King of the Massylli
- Reign: 206 BC
- Predecessor: Oezalces
- Successor: Lacumazes
- Died: 206 BC Kingdom of the Massylli
- Numidian: K(...)N
- Dynasty: Massylii
- Father: Oezalces
- Mother: Hannibal's niece
- Religion: Libyan religion

= Capussa =

Capussa was a king of the ancient Numidian tribe Massylii in 206 BC. He was the son of Oezalces who had succeeded his brother, Gala, on the Massylian throne.

== Biography ==
Oezalces had normally inherited the power since he was the oldest prince. When he died, a few months after his arrival, his eldest son, Capussa, was proclaimed king without Masinissa, son of Gala, attempting to assert his rights since in the order of succession, he was just after his cousin Capussa.

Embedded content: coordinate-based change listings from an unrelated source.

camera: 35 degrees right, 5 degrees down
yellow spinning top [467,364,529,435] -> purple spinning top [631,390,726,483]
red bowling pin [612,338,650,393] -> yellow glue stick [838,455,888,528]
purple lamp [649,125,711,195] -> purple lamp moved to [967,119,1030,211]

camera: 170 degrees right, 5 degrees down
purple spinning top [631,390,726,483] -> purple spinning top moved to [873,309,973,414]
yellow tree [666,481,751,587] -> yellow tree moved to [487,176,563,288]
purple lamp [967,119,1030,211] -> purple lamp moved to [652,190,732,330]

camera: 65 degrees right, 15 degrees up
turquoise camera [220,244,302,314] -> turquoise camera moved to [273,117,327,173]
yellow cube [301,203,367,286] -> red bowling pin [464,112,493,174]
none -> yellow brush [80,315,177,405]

The reign of Capussa was short-lived. A hostile party was formed by Mazaetullus, a Numidian chief related to the royal lineage but having no rights to the throne. Mazaetullus had married the widow of Oezalces, a Carthaginian, which earned him the support of at least a part of the Punic aristocracy concerned perhaps from this time to remove Masinissa from power, although he has until then faithfully served the interests of Carthage fighting under Hasdrubal's orders in Spain.

Capussa was defeated and killed in a coup d'état by Mazaetullus. He proclaimed as a King, Lacumazes, the youngest son of Oezalces, then set himself as a regent.